Improving the efficiency of wastewater treatment and microalgae production for biofuels

• Published in: Resources, conservation and recycling Vol. 178; p. 106094
• Main Authors: Huang, Haozhe, Zhong, Shaorong, Wen, Siqi, Luo, Chao, Long, Tianyu
• Format: Journal Article
• Language: English
• Published: Elsevier B.V 01.03.2022
• Subjects: Growth characteristics; Microalgae-based wastewater treatment; Phytohormones; Renewable energy production; Turbulent pulsation; Turbulent pulsation; Phytohormones; Growth characteristics; Microalgae-based wastewater treatment; Renewable energy production
• ISSN: 0921-3449; 1879-0658
• DOI: 10.1016/j.resconrec.2021.106094

•Microalgae growth in wastewater treatment systems is a coupled system of wastewater recycling and new energy production.•Oscillating grid wastewater treatment unit can generate the separate action of turbulent pulsation as hydrodynamic conditions.•The coupling of field experiments and numerical simulation ensures the accuracy of the hydrodynamic conditions.•Agricultural phytohormones reduce the cost of actual cultivation. Microalgae-based wastewater treatment systems are one of the most promising processes to address critical challenges in both climate change and wastewater treatment. The growth of microalgae in wastewater creates feedstock for renewable energy. The wastewater medium provides the essential nutrients for the growth of microalgae, while the treated water can be recycled to reduce the cost of microalgae cultivation. It is therefore worth investigating the factors and optimal conditions of microalgal growth in wastewater systems. Using Scenedesmus quadricauda as the algal species and considering that microalgae are mostly exposed to turbulence, a self-designed oscillating grid device was used to investigate the separate effect of turbulent pulsation. Four hydraulic conditions with different turbulent intensities (turbulent dissipation rates of 0, 1.69 × 10−3, 1.40 × 10−2, 8.32 × 10−2 m2s−3) were combined with agricultural phytohormones (a mixture of gibberellin acid, indole-3-acetic acid and brassinolide) to investigate the effects on biomass accumulation, photosynthetic properties, nutrient removal efficiency, and recycling characteristics from S. quadricauda.

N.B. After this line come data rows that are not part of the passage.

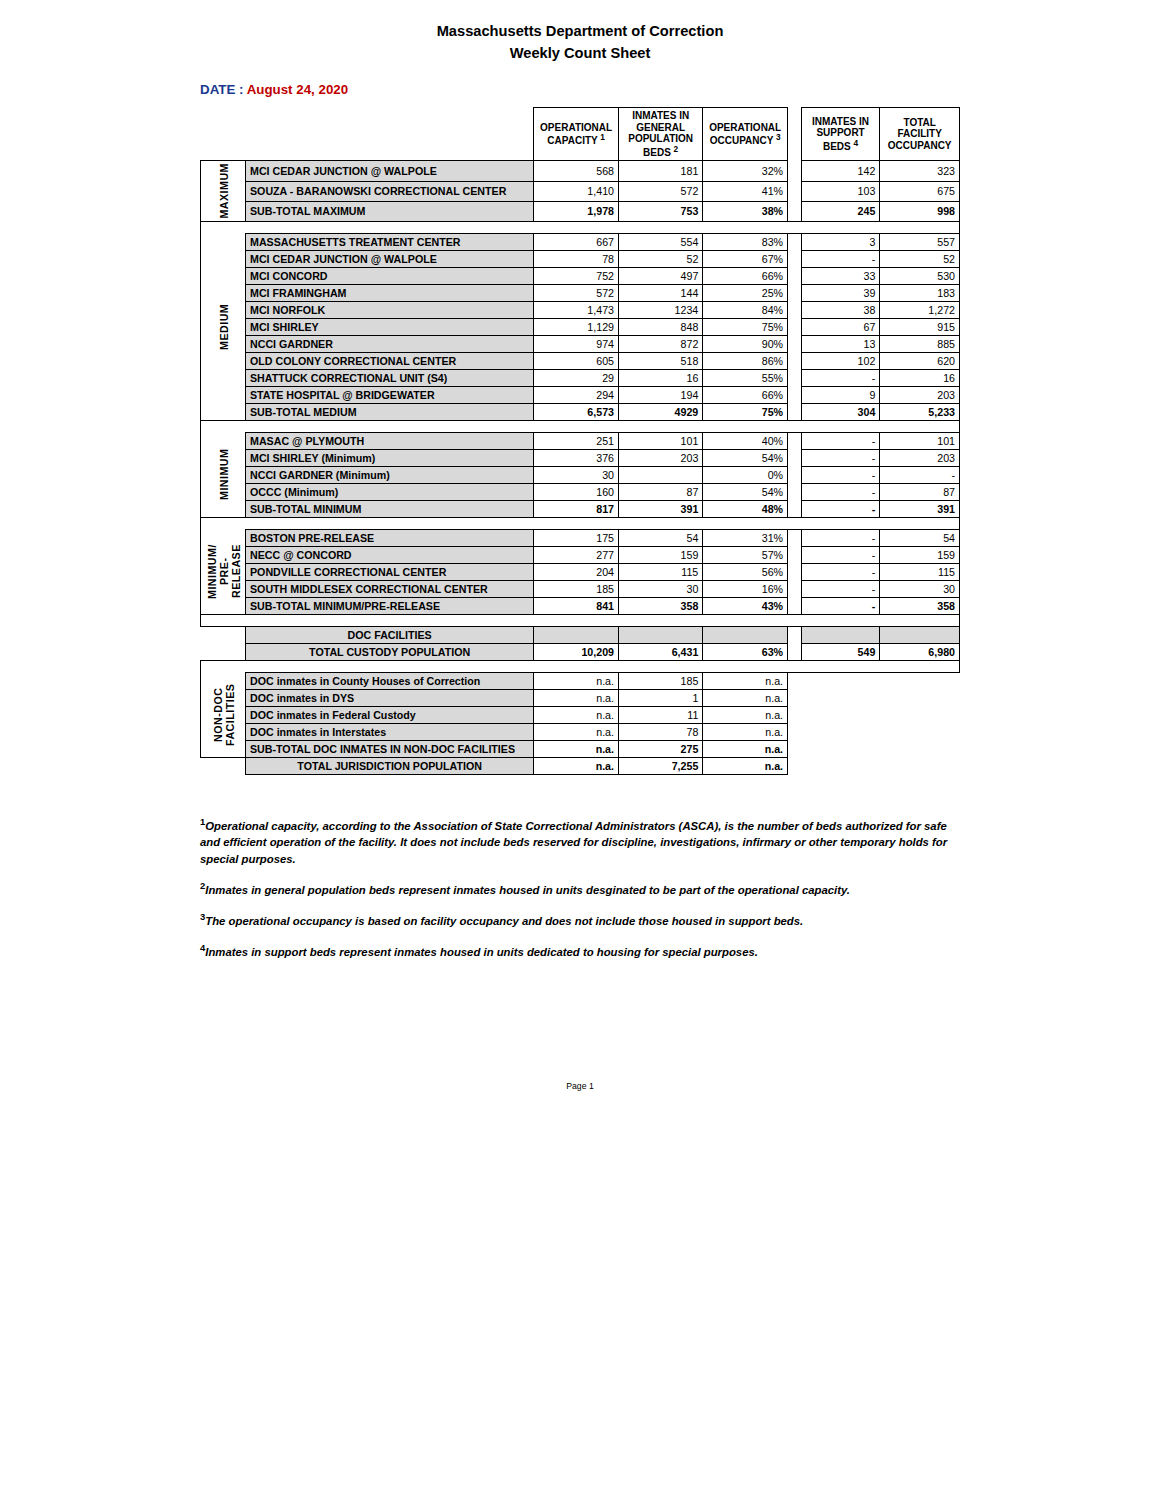Massachusetts Department of Correction
Weekly Count Sheet
DATE : August 24, 2020
| | | OPERATIONAL CAPACITY 1 | INMATES IN GENERAL POPULATION BEDS 2 | OPERATIONAL OCCUPANCY 3 | | INMATES IN SUPPORT BEDS 4 | TOTAL FACILITY OCCUPANCY |
| MAXIMUM | MCI CEDAR JUNCTION @ WALPOLE | 568 | 181 | 32% | | 142 | 323 |
| SOUZA - BARANOWSKI CORRECTIONAL CENTER | 1,410 | 572 | 41% | | 103 | 675 |
| SUB-TOTAL MAXIMUM | 1,978 | 753 | 38% | | 245 | 998 |
| MEDIUM | MASSACHUSETTS TREATMENT CENTER | 667 | 554 | 83% | | 3 | 557 |
| MCI CEDAR JUNCTION @ WALPOLE | 78 | 52 | 67% | | - | 52 |
| MCI CONCORD | 752 | 497 | 66% | | 33 | 530 |
| MCI FRAMINGHAM | 572 | 144 | 25% | | 39 | 183 |
| MCI NORFOLK | 1,473 | 1234 | 84% | | 38 | 1,272 |
| MCI SHIRLEY | 1,129 | 848 | 75% | | 67 | 915 |
| NCCI GARDNER | 974 | 872 | 90% | | 13 | 885 |
| OLD COLONY CORRECTIONAL CENTER | 605 | 518 | 86% | | 102 | 620 |
| SHATTUCK CORRECTIONAL UNIT (S4) | 29 | 16 | 55% | | - | 16 |
| STATE HOSPITAL @ BRIDGEWATER | 294 | 194 | 66% | | 9 | 203 |
| SUB-TOTAL MEDIUM | 6,573 | 4929 | 75% | | 304 | 5,233 |
| MINIMUM | MASAC @ PLYMOUTH | 251 | 101 | 40% | | - | 101 |
| MCI SHIRLEY (Minimum) | 376 | 203 | 54% | | - | 203 |
| NCCI GARDNER (Minimum) | 30 | | 0% | | - | - |
| OCCC (Minimum) | 160 | 87 | 54% | | - | 87 |
| SUB-TOTAL MINIMUM | 817 | 391 | 48% | | - | 391 |
| MINIMUM/ PRE- RELEASE | BOSTON PRE-RELEASE | 175 | 54 | 31% | | - | 54 |
| NECC @ CONCORD | 277 | 159 | 57% | | - | 159 |
| PONDVILLE CORRECTIONAL CENTER | 204 | 115 | 56% | | - | 115 |
| SOUTH MIDDLESEX CORRECTIONAL CENTER | 185 | 30 | 16% | | - | 30 |
| SUB-TOTAL MINIMUM/PRE-RELEASE | 841 | 358 | 43% | | - | 358 |
| | DOC FACILITIES | | | | | | |
| | TOTAL CUSTODY POPULATION | 10,209 | 6,431 | 63% | | 549 | 6,980 |
| NON-DOC FACILITIES | DOC inmates in County Houses of Correction | n.a. | 185 | n.a. | | | |
| DOC inmates in DYS | n.a. | 1 | n.a. | | | |
| DOC inmates in Federal Custody | n.a. | 11 | n.a. | | | |
| DOC inmates in Interstates | n.a. | 78 | n.a. | | | |
| SUB-TOTAL DOC INMATES IN NON-DOC FACILITIES | n.a. | 275 | n.a. | | | |
| | TOTAL JURISDICTION POPULATION | n.a. | 7,255 | n.a. | | | |
1Operational capacity, according to the Association of State Correctional Administrators (ASCA), is the number of beds authorized for safe and efficient operation of the facility. It does not include beds reserved for discipline, investigations, infirmary or other temporary holds for special purposes.
2Inmates in general population beds represent inmates housed in units desginated to be part of the operational capacity.
3The operational occupancy is based on facility occupancy and does not include those housed in support beds.
4Inmates in support beds represent inmates housed in units dedicated to housing for special purposes.
Page 1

Results showed that moderate turbulent intensities and mixed phytohormones provided optimal operating conditions to meet nutrient removal and recycling performance. Biomass concentration and lipid yield increased by 24.78% and 70.00% respectively compared to the stationary group. The highest removal rates of 77.49% and 65.17% were achieved for ammonia nitrogen and phosphate treatments, respectively. Further, the optimum microalgal species, the appropriate nutrient profiles of wastewater and the economic value of microalgae were discussed.